Closing the gender pay gap in this generation will require more than just 'transparency'

It needs a better budget, for starters

Gloria de Piero
Tuesday 14 July 2015 11:47
The gender pay gap between men and women is so stark that the average female worker will effectively earn nothing from this Tuesday until the end of the year
The gender pay gap between men and women is so stark that the average female worker will effectively earn nothing from this Tuesday until the end of the year

This week, David Cameron is talking about the gender pay gap. It’s good news because for too long this is an issue the Government hasn’t been keen to confront.

Action is desperately needed – 45 years after the Equal Pay Act, women still earn on average just 81p an hour for every pound a man earns. In Government Labour closed the gender pay gap by a third, in the last five years the rate of progress has slowed.

New rules to require big companies to publish their pay gaps were included in Labour legislation in 2010 which the Tories shelved. It’s something we’ve campaigned hard for – taking the view that if we shine a light on the continued gender pay gap, we can make progress and I’m glad the Government now agree.

But transparency alone is not enough. Gender pay gap information published in 7,000 company reports should encourage action from individual companies, but to make the real difference, we need an independent body to take all that information and use it to assess where the biggest gaps still lie, what the main causes are and recommend the steps we need to take to end the gender pay gap this generation. The Conservatives voted against tasking the Equality and Human Rights Commission, in conjunction with the Low Pay Commission, to perform this job just two weeks ago.

The Tories say action on the gender pay gap is part of a programme to create a high wage economy but in reality the budget took us backwards on this goal.

This wasn’t a budget for women and the women it will hurt the most are, predictably, the lowest paid workers, because of the actions they’ve taken on tax credits.

It’s telling that the Government was happy to publish an impact assessment on the rise in the minimum wage, but have failed to publish anything similar on the huge cuts to tax credits. Why? Because it would quickly reveal that far from the big winners, working women are the biggest losers from this budget.

Osborne claims that in 2020, 2.7 million people will have benefited from the increase to the minimum wage and 1.8m of those will be women.

What he doesn’t say is that 1.8m women in low-paid work will lose an average of just over £1000 a year over the next five years because of cuts to tax credits for people in work. Cuts to child and working tax credits will hit 2.8m women in total – two thirds of those affected.

Mr Osborne claims his budget will make a typical family working full-time on the minimum wage better off but 70 per cent of women on the minimum wage work part-time, so any pay rise won’t nearly compensate for what they’ll lose in tax credits.

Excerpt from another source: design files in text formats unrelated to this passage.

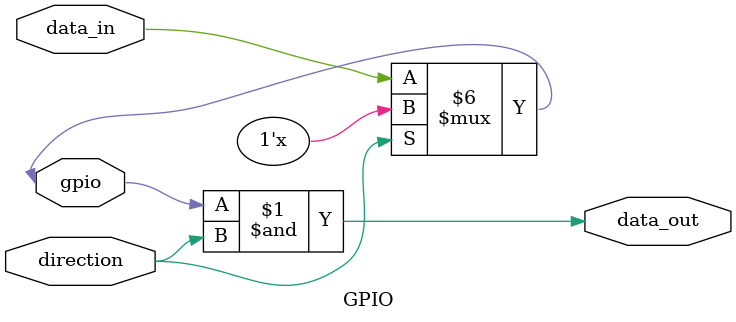
<source format=v>

module GPIO (
    inout wire gpio,
    input wire data_in,
    input wire direction,
    output wire data_out
);

assign data_out = (gpio & direction) | (data_in & ~data_in);
assign gpio = (direction == 1'b1) ? 1'bz : data_in;
    
endmodule

</source>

Before the cuts to tax credits a mum with one child working part-time on the minimum wage is eligible for over £6,700 a year in tax credits. Next spring – despite the minimum wage going up to £7.20 an hour she will only get around £5,700 a year in support, meaning she’ll gain £416 but lose over £1,000 in support.

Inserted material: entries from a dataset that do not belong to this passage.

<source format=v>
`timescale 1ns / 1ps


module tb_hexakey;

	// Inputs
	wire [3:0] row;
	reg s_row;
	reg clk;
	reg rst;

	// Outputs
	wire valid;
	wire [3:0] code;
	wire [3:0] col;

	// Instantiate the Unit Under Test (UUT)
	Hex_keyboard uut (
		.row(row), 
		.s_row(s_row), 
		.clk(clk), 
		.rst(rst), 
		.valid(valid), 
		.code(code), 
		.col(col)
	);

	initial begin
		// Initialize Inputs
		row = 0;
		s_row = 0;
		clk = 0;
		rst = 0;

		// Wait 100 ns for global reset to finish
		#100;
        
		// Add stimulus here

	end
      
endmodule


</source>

Last week the IFS stated “unequivocally, tax credit recipients in work will be made worse off by the measures in the budget”. They went on to say that it's 'arithmetically impossible’ for the increase in the minimum wage to compensate for cuts to tax credits.

Labour introduced the Equal Pay Act and we introduced tax credits for working people – both we did because we believe work must pay. The Conservatives are taking cash away from working families and while action on pay transparency today is a good thing for women, the data must be turned into action to close the pay gap.